时间:2024-03-05|浏览:265
Roubini, the economist known as "Dr. Doom" who was famous for accurately predicting the 2008 financial crisis, said on Monday that he is now more worried about a "hotter" U.S. economy, the so-called "non-landing", which may have a negative impact on the economy. The stock market has a negative impact.
Although there is a lot of talk about the so-called soft landing, he believes that the U.S. economy may not land at all, and in the case of "no landing", economic growth will continue to accelerate.
Roubini added that he was now less worried about the U.S. economy slipping into recession. He said Fed policymakers in December expected to cut interest rates three times this year, by 25 basis points each time, but the number of cuts may end up being fewer. Roubini said in an interview on Monday:
"Earlier this year, the market expected the Fed to cut interest rates six to eight times. Now they have agreed with what the Fed told us, only three rate cuts, but if the economy grows well above potential due to technical and other factors, and the Fed does not cut rates Three times, only two, one, maybe even no interest rate cut, what should we do?”
"In reality, there's a good chance of what people call a 'no landing', where growth remains above potential and inflation remains tricky," Roubini said.
Tom Lee, a well-known Wall Street bull and co-founder and research director of Fundstrat Global Advisors, a US investment institution, also warned that February CPI data may still be "hot" and may trigger the worst sell-off in the stock market since the record rebound began at the end of October last year. .

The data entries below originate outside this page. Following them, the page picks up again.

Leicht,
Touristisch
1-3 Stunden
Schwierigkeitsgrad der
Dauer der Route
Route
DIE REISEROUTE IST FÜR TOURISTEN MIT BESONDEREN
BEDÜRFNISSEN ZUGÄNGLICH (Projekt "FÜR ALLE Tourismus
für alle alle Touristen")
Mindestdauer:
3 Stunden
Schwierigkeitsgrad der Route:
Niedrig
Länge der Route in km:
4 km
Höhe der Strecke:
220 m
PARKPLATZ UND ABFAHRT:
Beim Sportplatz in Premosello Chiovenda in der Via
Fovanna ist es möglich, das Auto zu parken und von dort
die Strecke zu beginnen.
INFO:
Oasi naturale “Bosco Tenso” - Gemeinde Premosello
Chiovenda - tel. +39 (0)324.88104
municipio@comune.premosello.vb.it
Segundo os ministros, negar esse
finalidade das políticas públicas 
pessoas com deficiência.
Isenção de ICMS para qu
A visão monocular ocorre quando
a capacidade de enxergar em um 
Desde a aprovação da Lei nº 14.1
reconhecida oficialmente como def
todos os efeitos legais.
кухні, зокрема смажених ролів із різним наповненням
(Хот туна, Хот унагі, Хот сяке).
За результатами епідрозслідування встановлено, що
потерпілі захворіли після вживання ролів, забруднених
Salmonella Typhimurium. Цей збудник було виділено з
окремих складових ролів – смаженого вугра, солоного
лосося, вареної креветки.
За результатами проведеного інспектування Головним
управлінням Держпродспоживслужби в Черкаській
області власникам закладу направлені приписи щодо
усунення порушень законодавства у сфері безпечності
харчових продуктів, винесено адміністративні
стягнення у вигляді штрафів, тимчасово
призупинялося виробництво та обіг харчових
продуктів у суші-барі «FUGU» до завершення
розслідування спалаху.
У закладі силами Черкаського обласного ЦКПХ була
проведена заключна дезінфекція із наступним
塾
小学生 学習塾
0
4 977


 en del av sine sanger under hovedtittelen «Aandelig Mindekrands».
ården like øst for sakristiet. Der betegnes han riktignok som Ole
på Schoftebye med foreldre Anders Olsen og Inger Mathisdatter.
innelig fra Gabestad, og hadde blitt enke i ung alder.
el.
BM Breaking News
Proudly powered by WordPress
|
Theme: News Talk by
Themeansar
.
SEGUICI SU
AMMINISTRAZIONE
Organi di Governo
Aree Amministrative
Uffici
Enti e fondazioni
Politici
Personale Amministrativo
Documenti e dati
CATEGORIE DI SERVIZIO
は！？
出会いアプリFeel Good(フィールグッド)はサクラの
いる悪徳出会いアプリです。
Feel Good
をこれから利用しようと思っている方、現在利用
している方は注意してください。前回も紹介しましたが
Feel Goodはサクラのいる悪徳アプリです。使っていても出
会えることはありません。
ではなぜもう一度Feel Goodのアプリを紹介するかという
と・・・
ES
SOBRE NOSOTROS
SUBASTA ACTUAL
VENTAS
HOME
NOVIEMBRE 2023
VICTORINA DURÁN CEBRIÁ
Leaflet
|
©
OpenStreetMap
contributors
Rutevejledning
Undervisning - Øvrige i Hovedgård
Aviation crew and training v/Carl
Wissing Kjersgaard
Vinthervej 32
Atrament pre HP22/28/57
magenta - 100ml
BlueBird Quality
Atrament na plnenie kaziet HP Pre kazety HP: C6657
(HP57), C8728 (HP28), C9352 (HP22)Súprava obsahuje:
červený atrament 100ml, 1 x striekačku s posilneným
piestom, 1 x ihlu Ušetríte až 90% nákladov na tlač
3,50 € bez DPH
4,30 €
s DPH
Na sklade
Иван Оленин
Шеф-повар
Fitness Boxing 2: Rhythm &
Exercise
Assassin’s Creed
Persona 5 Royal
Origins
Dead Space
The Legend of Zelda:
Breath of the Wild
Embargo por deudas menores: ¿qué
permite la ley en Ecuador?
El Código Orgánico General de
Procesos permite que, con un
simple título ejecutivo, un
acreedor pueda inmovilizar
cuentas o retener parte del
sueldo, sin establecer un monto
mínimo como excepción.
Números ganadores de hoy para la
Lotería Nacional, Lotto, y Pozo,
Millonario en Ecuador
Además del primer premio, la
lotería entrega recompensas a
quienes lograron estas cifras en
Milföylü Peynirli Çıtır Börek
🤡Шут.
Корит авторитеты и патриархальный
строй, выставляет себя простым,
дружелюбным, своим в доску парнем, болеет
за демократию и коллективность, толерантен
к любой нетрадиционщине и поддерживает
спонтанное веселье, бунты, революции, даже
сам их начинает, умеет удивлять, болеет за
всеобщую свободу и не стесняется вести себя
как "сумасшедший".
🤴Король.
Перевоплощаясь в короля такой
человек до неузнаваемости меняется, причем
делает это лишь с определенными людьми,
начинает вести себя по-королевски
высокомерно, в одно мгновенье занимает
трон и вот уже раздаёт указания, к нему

As Roubini mentioned, current market expectations for Fed rate cuts have become more conservative in recent months. CME Group's FedWatch tool currently shows traders see the highest likelihood of a 100 basis point rate cut this year, 50 basis points lower than their expectations in mid-December 2023.
Based on recent precedents, the CEO of consulting firm Roubini Macro Associates LLC and emeritus professor at New York University believes that a "non-landing" of the U.S. economy will bring serious downside risks to the market. He noted that last year, when the Fed made tough revisions to its interest rate forecasts in August and September, the stock market experienced a 10% correction.
"It's a potential paradox that good news could be bad news for markets if the economy does too well and means the Fed won't cut rates as sharply as people now expect," he said.